Des collectifs virtuels et éphémères
Chez les cols blancs, les technologies émergentes semblent parfaites pour améliorer les échanges et enrichir les tâches. C’est le pari que fait Publicis Groupe, un des leaders mondiaux de la communication, en lançant «Marcel», un outil d’intelligence artificielle développé avec Microsoft.
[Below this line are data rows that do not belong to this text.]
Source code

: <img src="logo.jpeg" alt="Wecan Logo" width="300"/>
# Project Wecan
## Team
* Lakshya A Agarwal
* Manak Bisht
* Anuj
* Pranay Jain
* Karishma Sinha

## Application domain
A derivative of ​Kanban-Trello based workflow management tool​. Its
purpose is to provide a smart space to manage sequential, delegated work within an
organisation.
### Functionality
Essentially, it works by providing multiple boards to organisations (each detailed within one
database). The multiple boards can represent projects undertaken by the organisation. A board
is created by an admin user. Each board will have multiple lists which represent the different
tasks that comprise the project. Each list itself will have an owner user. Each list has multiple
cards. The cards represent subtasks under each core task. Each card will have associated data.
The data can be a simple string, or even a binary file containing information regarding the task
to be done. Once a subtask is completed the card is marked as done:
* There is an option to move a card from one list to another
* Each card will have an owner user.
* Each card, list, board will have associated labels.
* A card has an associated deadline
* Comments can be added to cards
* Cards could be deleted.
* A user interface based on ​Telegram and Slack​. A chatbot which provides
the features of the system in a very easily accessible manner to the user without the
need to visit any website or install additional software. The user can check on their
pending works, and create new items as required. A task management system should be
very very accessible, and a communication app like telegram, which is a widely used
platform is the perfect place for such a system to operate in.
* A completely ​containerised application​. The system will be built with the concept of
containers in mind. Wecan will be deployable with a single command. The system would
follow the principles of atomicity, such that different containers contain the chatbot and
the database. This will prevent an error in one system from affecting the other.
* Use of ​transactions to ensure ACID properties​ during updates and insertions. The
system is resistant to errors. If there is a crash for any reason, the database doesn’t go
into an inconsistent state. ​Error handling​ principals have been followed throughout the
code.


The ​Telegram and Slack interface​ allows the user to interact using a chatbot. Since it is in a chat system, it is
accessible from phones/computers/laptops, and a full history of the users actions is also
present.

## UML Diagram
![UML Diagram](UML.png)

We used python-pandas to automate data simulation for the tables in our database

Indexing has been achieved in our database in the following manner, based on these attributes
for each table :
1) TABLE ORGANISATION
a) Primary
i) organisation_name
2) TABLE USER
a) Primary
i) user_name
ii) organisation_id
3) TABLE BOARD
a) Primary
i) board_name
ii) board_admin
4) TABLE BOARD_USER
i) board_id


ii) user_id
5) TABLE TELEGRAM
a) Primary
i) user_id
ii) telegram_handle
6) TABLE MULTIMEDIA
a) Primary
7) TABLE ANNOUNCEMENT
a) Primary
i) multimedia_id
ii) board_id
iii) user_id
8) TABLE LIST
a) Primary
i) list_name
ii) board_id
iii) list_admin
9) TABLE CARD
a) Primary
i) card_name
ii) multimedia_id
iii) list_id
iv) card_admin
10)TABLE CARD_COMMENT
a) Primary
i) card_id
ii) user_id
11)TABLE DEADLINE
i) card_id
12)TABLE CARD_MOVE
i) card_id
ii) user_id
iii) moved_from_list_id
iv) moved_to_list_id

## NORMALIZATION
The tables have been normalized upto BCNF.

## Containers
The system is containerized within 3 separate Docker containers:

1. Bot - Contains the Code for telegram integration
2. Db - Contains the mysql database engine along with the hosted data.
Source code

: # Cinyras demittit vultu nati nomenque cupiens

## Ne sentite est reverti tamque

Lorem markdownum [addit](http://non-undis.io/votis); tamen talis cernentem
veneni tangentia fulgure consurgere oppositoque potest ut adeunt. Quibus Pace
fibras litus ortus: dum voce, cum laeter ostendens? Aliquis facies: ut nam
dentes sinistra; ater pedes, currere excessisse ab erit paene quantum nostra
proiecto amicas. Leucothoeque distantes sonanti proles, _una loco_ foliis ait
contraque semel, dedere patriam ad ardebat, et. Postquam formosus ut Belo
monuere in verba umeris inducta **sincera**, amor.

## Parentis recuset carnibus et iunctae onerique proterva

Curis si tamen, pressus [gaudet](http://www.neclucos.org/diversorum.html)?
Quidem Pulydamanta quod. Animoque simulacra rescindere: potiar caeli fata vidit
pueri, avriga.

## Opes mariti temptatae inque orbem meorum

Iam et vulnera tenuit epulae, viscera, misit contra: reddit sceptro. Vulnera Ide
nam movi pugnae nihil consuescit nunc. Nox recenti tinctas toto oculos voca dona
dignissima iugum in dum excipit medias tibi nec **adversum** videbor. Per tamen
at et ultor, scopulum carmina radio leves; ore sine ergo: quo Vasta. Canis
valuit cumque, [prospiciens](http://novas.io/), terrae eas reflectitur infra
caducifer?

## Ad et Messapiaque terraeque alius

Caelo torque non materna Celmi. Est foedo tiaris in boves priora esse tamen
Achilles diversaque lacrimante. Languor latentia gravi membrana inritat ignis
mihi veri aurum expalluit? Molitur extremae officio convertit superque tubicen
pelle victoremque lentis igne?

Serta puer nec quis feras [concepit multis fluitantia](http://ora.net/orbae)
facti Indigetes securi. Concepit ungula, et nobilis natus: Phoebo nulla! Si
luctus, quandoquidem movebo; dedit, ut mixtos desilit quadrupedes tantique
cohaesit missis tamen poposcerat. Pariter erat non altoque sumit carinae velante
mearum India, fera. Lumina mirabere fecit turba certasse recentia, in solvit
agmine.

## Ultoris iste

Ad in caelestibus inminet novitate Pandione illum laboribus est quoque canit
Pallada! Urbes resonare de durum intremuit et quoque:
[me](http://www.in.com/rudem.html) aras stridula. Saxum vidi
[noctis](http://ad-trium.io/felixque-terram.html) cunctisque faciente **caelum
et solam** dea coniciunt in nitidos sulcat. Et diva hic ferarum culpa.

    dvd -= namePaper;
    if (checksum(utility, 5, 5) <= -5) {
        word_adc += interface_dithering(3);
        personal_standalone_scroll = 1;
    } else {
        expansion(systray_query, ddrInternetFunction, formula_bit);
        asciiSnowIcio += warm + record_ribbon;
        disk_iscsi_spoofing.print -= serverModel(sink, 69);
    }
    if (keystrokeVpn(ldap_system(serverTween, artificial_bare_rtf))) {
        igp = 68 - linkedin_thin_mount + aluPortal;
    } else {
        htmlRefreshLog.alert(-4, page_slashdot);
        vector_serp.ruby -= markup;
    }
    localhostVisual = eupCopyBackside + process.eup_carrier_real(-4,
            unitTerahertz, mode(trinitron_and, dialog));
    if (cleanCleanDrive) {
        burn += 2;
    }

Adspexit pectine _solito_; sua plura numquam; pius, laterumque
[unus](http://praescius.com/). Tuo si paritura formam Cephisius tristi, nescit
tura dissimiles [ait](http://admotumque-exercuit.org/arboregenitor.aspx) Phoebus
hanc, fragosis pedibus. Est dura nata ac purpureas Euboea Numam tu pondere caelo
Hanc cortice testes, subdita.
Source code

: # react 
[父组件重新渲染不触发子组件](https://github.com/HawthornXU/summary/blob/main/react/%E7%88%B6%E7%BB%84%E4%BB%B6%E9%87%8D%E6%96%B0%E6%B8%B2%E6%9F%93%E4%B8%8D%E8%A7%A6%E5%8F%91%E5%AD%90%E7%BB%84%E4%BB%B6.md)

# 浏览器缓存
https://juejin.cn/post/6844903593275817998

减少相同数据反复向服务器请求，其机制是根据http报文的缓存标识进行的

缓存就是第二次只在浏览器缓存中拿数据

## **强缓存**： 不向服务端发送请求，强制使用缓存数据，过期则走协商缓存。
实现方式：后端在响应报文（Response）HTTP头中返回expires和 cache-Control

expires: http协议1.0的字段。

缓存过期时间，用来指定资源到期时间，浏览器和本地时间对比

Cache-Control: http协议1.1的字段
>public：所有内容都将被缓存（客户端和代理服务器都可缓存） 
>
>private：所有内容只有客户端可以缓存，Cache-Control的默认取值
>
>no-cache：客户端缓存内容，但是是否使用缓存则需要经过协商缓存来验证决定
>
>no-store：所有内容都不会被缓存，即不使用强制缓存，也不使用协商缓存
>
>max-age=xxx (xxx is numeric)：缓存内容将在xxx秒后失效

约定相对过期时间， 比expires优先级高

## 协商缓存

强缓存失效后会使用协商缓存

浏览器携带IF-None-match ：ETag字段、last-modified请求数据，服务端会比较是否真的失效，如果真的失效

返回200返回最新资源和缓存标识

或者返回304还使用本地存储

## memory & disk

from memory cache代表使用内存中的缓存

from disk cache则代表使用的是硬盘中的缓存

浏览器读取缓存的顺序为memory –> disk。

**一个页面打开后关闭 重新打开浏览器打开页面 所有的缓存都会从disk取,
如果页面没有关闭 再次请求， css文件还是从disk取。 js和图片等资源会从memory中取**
Riche des compétences de 80 000 employés répartis dans 130 pays, l’entreprise entend abolir les frontières et le fonctionnement en silo. L’application favorise la constitution d’équipes à travers le monde, en adéquation avec les profils recherchés pour un projet ; elle offre aussi une assistance pour exploiter l’important fonds documentaire, constitué notamment des archives des réalisations de l’entreprise. L’objectif affiché ? Permettre aux salariés d’être débarrassés d’activités fastidieuses afin de pouvoir être plus efficaces et créatifs. Il est encore tôt pour tirer un bilan de cette expérience ambitieuse, qui semble bien accueillie en interne. Une vidéo de promotion de l’outil laisse cependant perplexe : on y voit les employés de Publicis travailler dans la rue, en voyage, de chez eux… Pour le seul qui occupe un bureau, c’est la nuit et il n’y a personne d’autre dans l’immeuble. Toute séparation entre vie privée et vie professionnelle est-elle déjà supprimée dans l’esprit des concepteurs de « Marcel » ? La prochaine étape sera-t-elle de rassembler des indépendants pour créer, grâce à l’intelligence artificielle, des collectifs virtuels et éphémères, le temps d’un projet ?
Si l’avenir du travail que dessinent les technologies doit être vu à travers le prisme d’un développement de l’activité sous un statut d’indépendant, les conditions devront être différentes de celles qui prévalent aujourd’hui. Plusieurs études ont montré l’impossibilité pour les travailleurs des plateformes, du type Deliveroo ou Uber, d’organiser la prévention de leurs risques professionnels car ils ne maîtrisent rien, ou si peu, de ce qui fait leur travail.
Alors que la crise du Covid-19 a renforcé le sentiment d’abandon des conducteurs de véhicules de tourisme avec chauffeur (VTC) ou des livreurs à vélo, il ne faudrait pas que d’aussi formidables outils d’émancipation que les TIC se transforment en machines à isoler les travailleurs et à dégrader leurs conditions de travail, mettant en danger leur santé et leur sécurité. Un dialogue entre les concepteurs de ces nouveaux dispositifs et les personnes concernées semble incontournable. Mais cette concertation, visant à placer la technologie au service de l’homme au travail, sera d’autant plus difficile à instaurer dans des organisations atomisées et précaires.